When checking the integrity of system files comparisons need to be made not only of ownership and permissions, but of modification date, size and inode number. On BSD systems the command ls -lsidg will display file information including inode number and size in both blocks and bytes. The SVR4 version of this command is ls -lsid .
Another way to check files for evidence of tampering is to create a unique signature for that file and save it as a master copy for comparing future signatures to. The most basic file signature could be the output of ls -lsidg or ls -lsid. Every file will produce a unique output to these commands. Theoretically if anything in the file changes the output of these commands should change also. Unfortunately the the output of these commands doesn't provide quite enough information to be a good signature because it may not indicate changes that have been made to the file. It is possible to rewrite the last modification date. It's also possible to alter a file so that it remains the same size as the original.
Signatures can also be created with checksums. A checksum is a mathematical function that will change if even one byte of the file changes. Checksum algorithms are readily available. The sum command, which comes as part of many Unix systems, can also calculate a checksum. A GNU version of sum also exists.
12. Is this enough to keep file alterations from going undetected?
Another possibility for generating checksums is a cryptographic hash or signature program. These programs use a cryptographic algorithm to hash input to a value of a set length that is difficult to reverse. However, in order for any checksum to be secure the code and signatures must be protected. If they are left lying around for people to examine, someone will figure out how they work.
A couple more useful commands are pwck, which checks the password file for inconsistencies and grpk, which checks and verifies entries in /etc/group.
For essential information on finding security holes please go to Finding Holes in Your System.

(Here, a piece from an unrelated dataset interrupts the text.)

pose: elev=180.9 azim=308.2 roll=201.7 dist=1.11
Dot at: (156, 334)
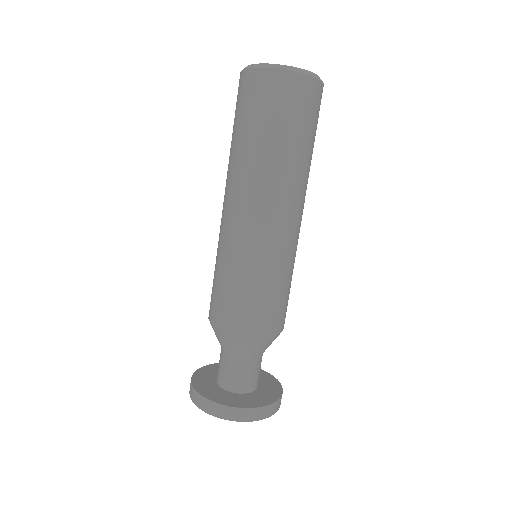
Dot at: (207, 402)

A variety of software is available for running security audits. Tiger is publicly available and can be used to check for ways in which root can be compromised. Tripwire is a program for checking the integrity of filesystems and comes with eight signature routines. SATAN, the Security Administrator Tool for Analyzing Networks, is also available via ftp. It can be used for checking Internet host and network security. ISS, the Internet Security Scanner, can also be used to check network security. It locates and checks all TCP/IP devices for 130 different security holes. ISS is more thorough than SATAN, but is not free software. For an optional list of additional Unix security software see General Security tools.
Part of maintaining the security of a system involves staying informed of new bugs, patches, software, etc. CIAC , Computer Incident Advisory Capability, provides a variety of security information including security tools, bulletins and documentation. CERT, the Computer Emergency Response Team, also provides security documentation as well as maintaining a 24 hour service for technical assistance with security incidents.
For essential information on handling breakins please go to security-compromise FAQ
Publicly announcing new security holes and/or software bugs can endanger the security of other sites. This is why security patches are distributed without a detailed explanation of the what they are intended to fix. Software bugs should be reported to whoever is responsible for the development of software. If a new security hole is found in a specific operating system the vendor should be notified.
For additional optional security information see SAIC Security Documents and UNIX Security Topics.
Terms used: DES, encryption, restricted shell, rcp, rlogin, ftp, anonymous ftp, chroot, UUCP, backdoor, Trojan horse, virus, bacteria, bomb, salami, worm, backup, checksum, signature, CERT, CIAC, YP, inode.